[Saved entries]
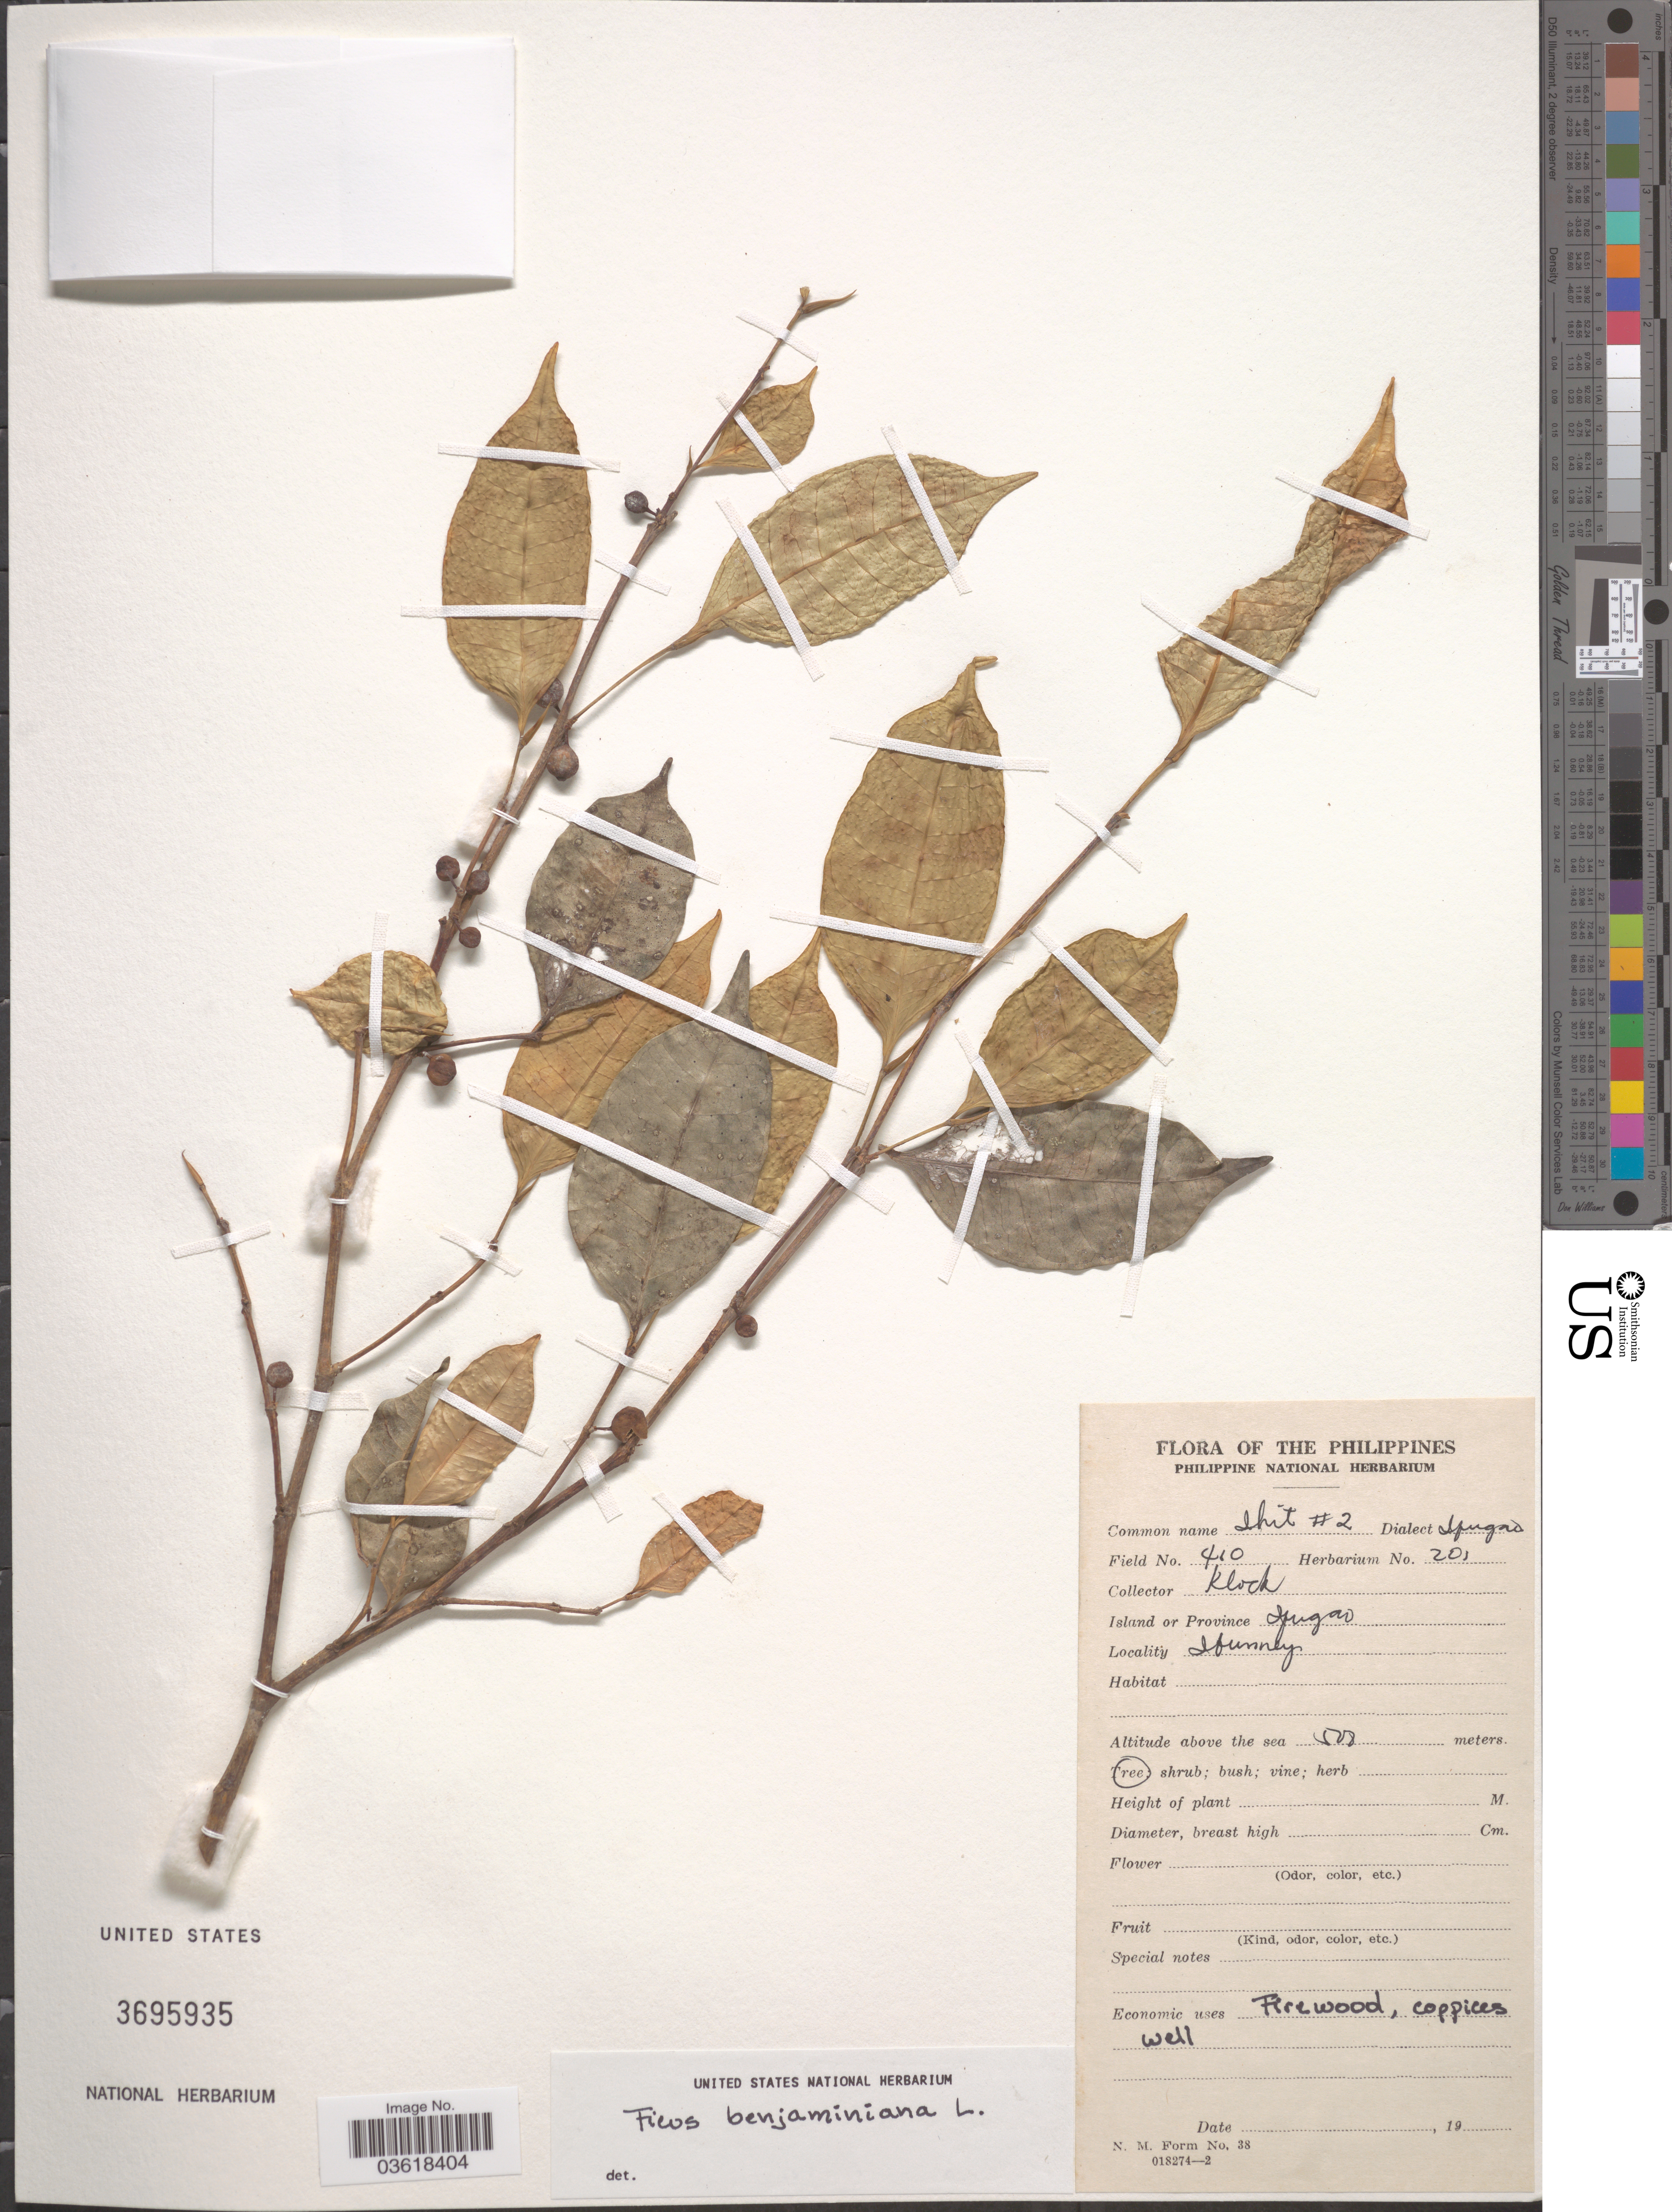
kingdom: Plantae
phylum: Tracheophyta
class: Magnoliopsida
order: Rosales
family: Moraceae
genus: Ficus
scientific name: Ficus benjamina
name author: L.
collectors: Klock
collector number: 410/201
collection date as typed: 19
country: Philippines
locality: Island or Province Ifugao, Ibunney.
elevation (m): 508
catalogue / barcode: US 3695935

Problem to solve: Return every field line for all the items, word for word, omitting the pictures.

Finished answer:
kingdom: Plantae
phylum: Tracheophyta
class: Magnoliopsida
order: Rosales
family: Moraceae
genus: Ficus
scientific name: Ficus benjamina
name author: L.
collectors: Klock
collector number: 410/201
collection date as typed: 19
country: Philippines
locality: Island or Province Ifugao, Ibunney.
elevation (m): 508
catalogue / barcode: US 3695935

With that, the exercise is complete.